# Input for this task:
━━━━━━━━━━━━━━━━

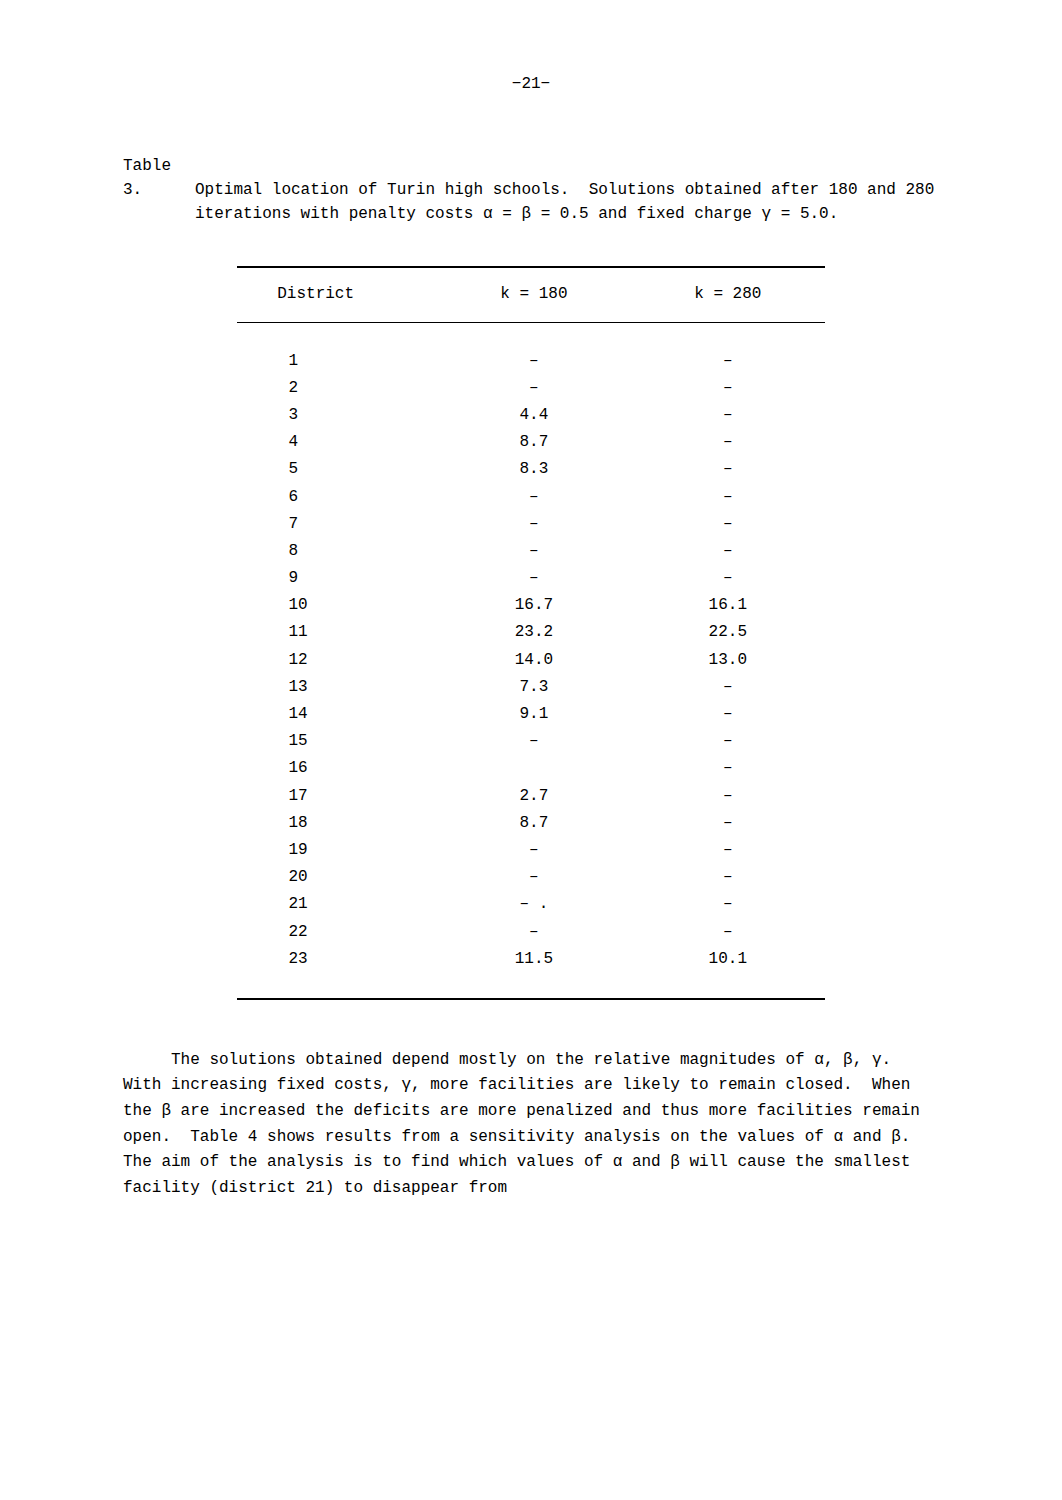−21−
Table 3. Optimal location of Turin high schools. Solutions obtained after 180 and 280 iterations with penalty costs α = β = 0.5 and fixed charge γ = 5.0.
| District | k = 180 | k = 280 |
| --- | --- | --- |
| 1 | – | – |
| 2 | – | – |
| 3 | 4.4 | – |
| 4 | 8.7 | – |
| 5 | 8.3 | – |
| 6 | – | – |
| 7 | – | – |
| 8 | – | – |
| 9 | – | – |
| 10 | 16.7 | 16.1 |
| 11 | 23.2 | 22.5 |
| 12 | 14.0 | 13.0 |
| 13 | 7.3 | – |
| 14 | 9.1 | – |
| 15 | – | – |
| 16 | | – |
| 17 | 2.7 | – |
| 18 | 8.7 | – |
| 19 | – | – |
| 20 | – | – |
| 21 | – . | – |
| 22 | – | – |
| 23 | 11.5 | 10.1 |
The solutions obtained depend mostly on the relative magnitudes of α, β, γ. With increasing fixed costs, γ, more facilities are likely to remain closed. When the β are increased the deficits are more penalized and thus more facilities remain open. Table 4 shows results from a sensitivity analysis on the values of α and β. The aim of the analysis is to find which values of α and β will cause the smallest facility (district 21) to disappear from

━━━━━━━━━━━━━━━━

# Brief:
Transcribe the listing exactly; skip the pictures.

# Answer box:
−21−
Table 3. Optimal location of Turin high schools. Solutions obtained after 180 and 280 iterations with penalty costs α = β = 0.5 and fixed charge γ = 5.0.
| District | k = 180 | k = 280 |
| --- | --- | --- |
| 1 | – | – |
| 2 | – | – |
| 3 | 4.4 | – |
| 4 | 8.7 | – |
| 5 | 8.3 | – |
| 6 | – | – |
| 7 | – | – |
| 8 | – | – |
| 9 | – | – |
| 10 | 16.7 | 16.1 |
| 11 | 23.2 | 22.5 |
| 12 | 14.0 | 13.0 |
| 13 | 7.3 | – |
| 14 | 9.1 | – |
| 15 | – | – |
| 16 | | – |
| 17 | 2.7 | – |
| 18 | 8.7 | – |
| 19 | – | – |
| 20 | – | – |
| 21 | – . | – |
| 22 | – | – |
| 23 | 11.5 | 10.1 |
The solutions obtained depend mostly on the relative magnitudes of α, β, γ. With increasing fixed costs, γ, more facilities are likely to remain closed. When the β are increased the deficits are more penalized and thus more facilities remain open. Table 4 shows results from a sensitivity analysis on the values of α and β. The aim of the analysis is to find which values of α and β will cause the smallest facility (district 21) to disappear from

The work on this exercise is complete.